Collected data
-*-*-

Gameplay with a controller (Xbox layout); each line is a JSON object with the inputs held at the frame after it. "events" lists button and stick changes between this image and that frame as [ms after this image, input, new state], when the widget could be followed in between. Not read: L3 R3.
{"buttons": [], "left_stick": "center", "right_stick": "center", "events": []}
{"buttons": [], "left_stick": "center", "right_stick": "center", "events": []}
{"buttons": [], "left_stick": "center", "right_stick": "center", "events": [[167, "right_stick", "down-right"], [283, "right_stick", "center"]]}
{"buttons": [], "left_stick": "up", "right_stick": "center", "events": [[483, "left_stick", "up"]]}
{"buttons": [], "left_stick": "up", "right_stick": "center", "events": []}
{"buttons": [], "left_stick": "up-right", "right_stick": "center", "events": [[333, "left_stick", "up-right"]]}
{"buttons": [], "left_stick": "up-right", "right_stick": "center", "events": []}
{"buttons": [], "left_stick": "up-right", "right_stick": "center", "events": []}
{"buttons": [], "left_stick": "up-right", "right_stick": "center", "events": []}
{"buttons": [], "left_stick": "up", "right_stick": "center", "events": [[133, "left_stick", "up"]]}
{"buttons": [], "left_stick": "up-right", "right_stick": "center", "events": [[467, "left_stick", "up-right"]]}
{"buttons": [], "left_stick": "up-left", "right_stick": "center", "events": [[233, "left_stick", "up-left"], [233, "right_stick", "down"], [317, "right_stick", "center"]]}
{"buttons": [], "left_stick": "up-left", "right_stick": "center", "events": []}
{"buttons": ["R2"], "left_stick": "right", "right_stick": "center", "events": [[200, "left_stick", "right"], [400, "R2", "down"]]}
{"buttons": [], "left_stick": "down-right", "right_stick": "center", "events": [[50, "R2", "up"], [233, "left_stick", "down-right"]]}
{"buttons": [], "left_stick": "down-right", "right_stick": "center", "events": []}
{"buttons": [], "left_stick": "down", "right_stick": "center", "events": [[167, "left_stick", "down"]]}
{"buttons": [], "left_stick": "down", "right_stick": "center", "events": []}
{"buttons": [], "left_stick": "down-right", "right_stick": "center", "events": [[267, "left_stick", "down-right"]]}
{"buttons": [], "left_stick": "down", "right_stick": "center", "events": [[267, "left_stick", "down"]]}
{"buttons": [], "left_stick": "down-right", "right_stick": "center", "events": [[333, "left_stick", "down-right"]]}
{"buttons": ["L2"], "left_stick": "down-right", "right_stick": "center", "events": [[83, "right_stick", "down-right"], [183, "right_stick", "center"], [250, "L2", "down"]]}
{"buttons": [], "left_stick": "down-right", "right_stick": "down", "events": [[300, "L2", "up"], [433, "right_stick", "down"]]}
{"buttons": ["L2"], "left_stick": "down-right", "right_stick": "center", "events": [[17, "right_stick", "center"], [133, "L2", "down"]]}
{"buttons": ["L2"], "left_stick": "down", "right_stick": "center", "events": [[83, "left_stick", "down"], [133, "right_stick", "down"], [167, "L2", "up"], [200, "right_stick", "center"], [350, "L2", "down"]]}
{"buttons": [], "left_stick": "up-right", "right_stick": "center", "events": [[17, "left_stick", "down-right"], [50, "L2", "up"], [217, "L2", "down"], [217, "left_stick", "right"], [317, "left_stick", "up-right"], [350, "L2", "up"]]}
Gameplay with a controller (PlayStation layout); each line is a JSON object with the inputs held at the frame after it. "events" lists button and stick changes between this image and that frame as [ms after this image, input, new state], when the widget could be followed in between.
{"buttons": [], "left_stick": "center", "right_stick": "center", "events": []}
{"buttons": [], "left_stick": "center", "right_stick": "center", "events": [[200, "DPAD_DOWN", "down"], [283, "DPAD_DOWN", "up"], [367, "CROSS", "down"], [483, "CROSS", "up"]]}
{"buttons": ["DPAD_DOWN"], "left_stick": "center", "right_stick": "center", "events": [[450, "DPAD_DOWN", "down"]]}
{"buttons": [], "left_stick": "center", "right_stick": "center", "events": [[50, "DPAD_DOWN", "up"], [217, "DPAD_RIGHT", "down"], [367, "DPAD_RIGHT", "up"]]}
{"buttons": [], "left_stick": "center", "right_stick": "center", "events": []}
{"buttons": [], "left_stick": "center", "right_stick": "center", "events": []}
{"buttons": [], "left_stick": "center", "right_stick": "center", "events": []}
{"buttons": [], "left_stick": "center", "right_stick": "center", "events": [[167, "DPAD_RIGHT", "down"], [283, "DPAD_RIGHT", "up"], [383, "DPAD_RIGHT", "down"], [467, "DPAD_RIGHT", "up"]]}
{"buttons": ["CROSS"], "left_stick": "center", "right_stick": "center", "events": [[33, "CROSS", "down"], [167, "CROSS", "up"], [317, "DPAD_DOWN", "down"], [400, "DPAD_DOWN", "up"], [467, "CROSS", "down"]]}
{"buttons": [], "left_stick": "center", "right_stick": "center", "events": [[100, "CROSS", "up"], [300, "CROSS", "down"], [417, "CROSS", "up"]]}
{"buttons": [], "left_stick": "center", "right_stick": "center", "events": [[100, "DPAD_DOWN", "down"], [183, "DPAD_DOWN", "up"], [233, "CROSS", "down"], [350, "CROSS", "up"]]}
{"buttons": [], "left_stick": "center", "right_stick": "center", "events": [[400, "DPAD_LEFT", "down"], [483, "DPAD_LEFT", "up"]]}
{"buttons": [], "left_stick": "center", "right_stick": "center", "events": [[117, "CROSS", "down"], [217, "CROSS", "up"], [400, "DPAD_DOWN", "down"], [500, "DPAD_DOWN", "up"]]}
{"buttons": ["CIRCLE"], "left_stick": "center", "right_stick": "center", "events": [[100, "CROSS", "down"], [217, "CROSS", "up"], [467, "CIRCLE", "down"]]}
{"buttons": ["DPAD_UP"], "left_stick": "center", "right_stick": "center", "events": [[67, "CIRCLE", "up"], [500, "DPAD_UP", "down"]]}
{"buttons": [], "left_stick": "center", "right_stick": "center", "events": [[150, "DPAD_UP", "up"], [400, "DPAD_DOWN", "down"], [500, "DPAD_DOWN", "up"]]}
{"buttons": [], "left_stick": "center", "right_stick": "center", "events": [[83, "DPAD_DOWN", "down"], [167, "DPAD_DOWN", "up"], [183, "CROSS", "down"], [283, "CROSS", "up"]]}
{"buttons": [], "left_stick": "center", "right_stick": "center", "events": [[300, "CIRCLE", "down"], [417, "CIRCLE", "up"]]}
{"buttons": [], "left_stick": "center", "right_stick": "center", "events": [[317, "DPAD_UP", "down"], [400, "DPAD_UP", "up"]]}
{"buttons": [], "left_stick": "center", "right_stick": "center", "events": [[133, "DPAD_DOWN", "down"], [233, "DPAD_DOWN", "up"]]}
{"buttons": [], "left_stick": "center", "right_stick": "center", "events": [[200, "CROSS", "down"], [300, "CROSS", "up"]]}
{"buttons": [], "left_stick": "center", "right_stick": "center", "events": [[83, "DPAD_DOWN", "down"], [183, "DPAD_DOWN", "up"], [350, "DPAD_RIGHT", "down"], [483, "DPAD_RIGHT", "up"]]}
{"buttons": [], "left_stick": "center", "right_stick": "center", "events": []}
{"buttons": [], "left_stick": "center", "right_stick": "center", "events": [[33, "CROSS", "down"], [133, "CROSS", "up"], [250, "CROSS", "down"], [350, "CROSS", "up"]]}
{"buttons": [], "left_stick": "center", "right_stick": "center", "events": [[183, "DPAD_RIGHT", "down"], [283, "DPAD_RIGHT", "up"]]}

-*-*-

#### DIRECTIONS FOR THIS TASK
Go through the data and return every record exactly.

#### OUTPUT FOR THIS EXERCISE
Gameplay with a controller (Xbox layout); each line is a JSON object with the inputs held at the frame after it. "events" lists button and stick changes between this image and that frame as [ms after this image, input, new state], when the widget could be followed in between. Not read: L3 R3.
{"buttons": [], "left_stick": "center", "right_stick": "center", "events": []}
{"buttons": [], "left_stick": "center", "right_stick": "center", "events": []}
{"buttons": [], "left_stick": "center", "right_stick": "center", "events": [[167, "right_stick", "down-right"], [283, "right_stick", "center"]]}
{"buttons": [], "left_stick": "up", "right_stick": "center", "events": [[483, "left_stick", "up"]]}
{"buttons": [], "left_stick": "up", "right_stick": "center", "events": []}
{"buttons": [], "left_stick": "up-right", "right_stick": "center", "events": [[333, "left_stick", "up-right"]]}
{"buttons": [], "left_stick": "up-right", "right_stick": "center", "events": []}
{"buttons": [], "left_stick": "up-right", "right_stick": "center", "events": []}
{"buttons": [], "left_stick": "up-right", "right_stick": "center", "events": []}
{"buttons": [], "left_stick": "up", "right_stick": "center", "events": [[133, "left_stick", "up"]]}
{"buttons": [], "left_stick": "up-right", "right_stick": "center", "events": [[467, "left_stick", "up-right"]]}
{"buttons": [], "left_stick": "up-left", "right_stick": "center", "events": [[233, "left_stick", "up-left"], [233, "right_stick", "down"], [317, "right_stick", "center"]]}
{"buttons": [], "left_stick": "up-left", "right_stick": "center", "events": []}
{"buttons": ["R2"], "left_stick": "right", "right_stick": "center", "events": [[200, "left_stick", "right"], [400, "R2", "down"]]}
{"buttons": [], "left_stick": "down-right", "right_stick": "center", "events": [[50, "R2", "up"], [233, "left_stick", "down-right"]]}
{"buttons": [], "left_stick": "down-right", "right_stick": "center", "events": []}
{"buttons": [], "left_stick": "down", "right_stick": "center", "events": [[167, "left_stick", "down"]]}
{"buttons": [], "left_stick": "down", "right_stick": "center", "events": []}
{"buttons": [], "left_stick": "down-right", "right_stick": "center", "events": [[267, "left_stick", "down-right"]]}
{"buttons": [], "left_stick": "down", "right_stick": "center", "events": [[267, "left_stick", "down"]]}
{"buttons": [], "left_stick": "down-right", "right_stick": "center", "events": [[333, "left_stick", "down-right"]]}
{"buttons": ["L2"], "left_stick": "down-right", "right_stick": "center", "events": [[83, "right_stick", "down-right"], [183, "right_stick", "center"], [250, "L2", "down"]]}
{"buttons": [], "left_stick": "down-right", "right_stick": "down", "events": [[300, "L2", "up"], [433, "right_stick", "down"]]}
{"buttons": ["L2"], "left_stick": "down-right", "right_stick": "center", "events": [[17, "right_stick", "center"], [133, "L2", "down"]]}
{"buttons": ["L2"], "left_stick": "down", "right_stick": "center", "events": [[83, "left_stick", "down"], [133, "right_stick", "down"], [167, "L2", "up"], [200, "right_stick", "center"], [350, "L2", "down"]]}
{"buttons": [], "left_stick": "up-right", "right_stick": "center", "events": [[17, "left_stick", "down-right"], [50, "L2", "up"], [217, "L2", "down"], [217, "left_stick", "right"], [317, "left_stick", "up-right"], [350, "L2", "up"]]}
Gameplay with a controller (PlayStation layout); each line is a JSON object with the inputs held at the frame after it. "events" lists button and stick changes between this image and that frame as [ms after this image, input, new state], when the widget could be followed in between.
{"buttons": [], "left_stick": "center", "right_stick": "center", "events": []}
{"buttons": [], "left_stick": "center", "right_stick": "center", "events": [[200, "DPAD_DOWN", "down"], [283, "DPAD_DOWN", "up"], [367, "CROSS", "down"], [483, "CROSS", "up"]]}
{"buttons": ["DPAD_DOWN"], "left_stick": "center", "right_stick": "center", "events": [[450, "DPAD_DOWN", "down"]]}
{"buttons": [], "left_stick": "center", "right_stick": "center", "events": [[50, "DPAD_DOWN", "up"], [217, "DPAD_RIGHT", "down"], [367, "DPAD_RIGHT", "up"]]}
{"buttons": [], "left_stick": "center", "right_stick": "center", "events": []}
{"buttons": [], "left_stick": "center", "right_stick": "center", "events": []}
{"buttons": [], "left_stick": "center", "right_stick": "center", "events": []}
{"buttons": [], "left_stick": "center", "right_stick": "center", "events": [[167, "DPAD_RIGHT", "down"], [283, "DPAD_RIGHT", "up"], [383, "DPAD_RIGHT", "down"], [467, "DPAD_RIGHT", "up"]]}
{"buttons": ["CROSS"], "left_stick": "center", "right_stick": "center", "events": [[33, "CROSS", "down"], [167, "CROSS", "up"], [317, "DPAD_DOWN", "down"], [400, "DPAD_DOWN", "up"], [467, "CROSS", "down"]]}
{"buttons": [], "left_stick": "center", "right_stick": "center", "events": [[100, "CROSS", "up"], [300, "CROSS", "down"], [417, "CROSS", "up"]]}
{"buttons": [], "left_stick": "center", "right_stick": "center", "events": [[100, "DPAD_DOWN", "down"], [183, "DPAD_DOWN", "up"], [233, "CROSS", "down"], [350, "CROSS", "up"]]}
{"buttons": [], "left_stick": "center", "right_stick": "center", "events": [[400, "DPAD_LEFT", "down"], [483, "DPAD_LEFT", "up"]]}
{"buttons": [], "left_stick": "center", "right_stick": "center", "events": [[117, "CROSS", "down"], [217, "CROSS", "up"], [400, "DPAD_DOWN", "down"], [500, "DPAD_DOWN", "up"]]}
{"buttons": ["CIRCLE"], "left_stick": "center", "right_stick": "center", "events": [[100, "CROSS", "down"], [217, "CROSS", "up"], [467, "CIRCLE", "down"]]}
{"buttons": ["DPAD_UP"], "left_stick": "center", "right_stick": "center", "events": [[67, "CIRCLE", "up"], [500, "DPAD_UP", "down"]]}
{"buttons": [], "left_stick": "center", "right_stick": "center", "events": [[150, "DPAD_UP", "up"], [400, "DPAD_DOWN", "down"], [500, "DPAD_DOWN", "up"]]}
{"buttons": [], "left_stick": "center", "right_stick": "center", "events": [[83, "DPAD_DOWN", "down"], [167, "DPAD_DOWN", "up"], [183, "CROSS", "down"], [283, "CROSS", "up"]]}
{"buttons": [], "left_stick": "center", "right_stick": "center", "events": [[300, "CIRCLE", "down"], [417, "CIRCLE", "up"]]}
{"buttons": [], "left_stick": "center", "right_stick": "center", "events": [[317, "DPAD_UP", "down"], [400, "DPAD_UP", "up"]]}
{"buttons": [], "left_stick": "center", "right_stick": "center", "events": [[133, "DPAD_DOWN", "down"], [233, "DPAD_DOWN", "up"]]}
{"buttons": [], "left_stick": "center", "right_stick": "center", "events": [[200, "CROSS", "down"], [300, "CROSS", "up"]]}
{"buttons": [], "left_stick": "center", "right_stick": "center", "events": [[83, "DPAD_DOWN", "down"], [183, "DPAD_DOWN", "up"], [350, "DPAD_RIGHT", "down"], [483, "DPAD_RIGHT", "up"]]}
{"buttons": [], "left_stick": "center", "right_stick": "center", "events": []}
{"buttons": [], "left_stick": "center", "right_stick": "center", "events": [[33, "CROSS", "down"], [133, "CROSS", "up"], [250, "CROSS", "down"], [350, "CROSS", "up"]]}
{"buttons": [], "left_stick": "center", "right_stick": "center", "events": [[183, "DPAD_RIGHT", "down"], [283, "DPAD_RIGHT", "up"]]}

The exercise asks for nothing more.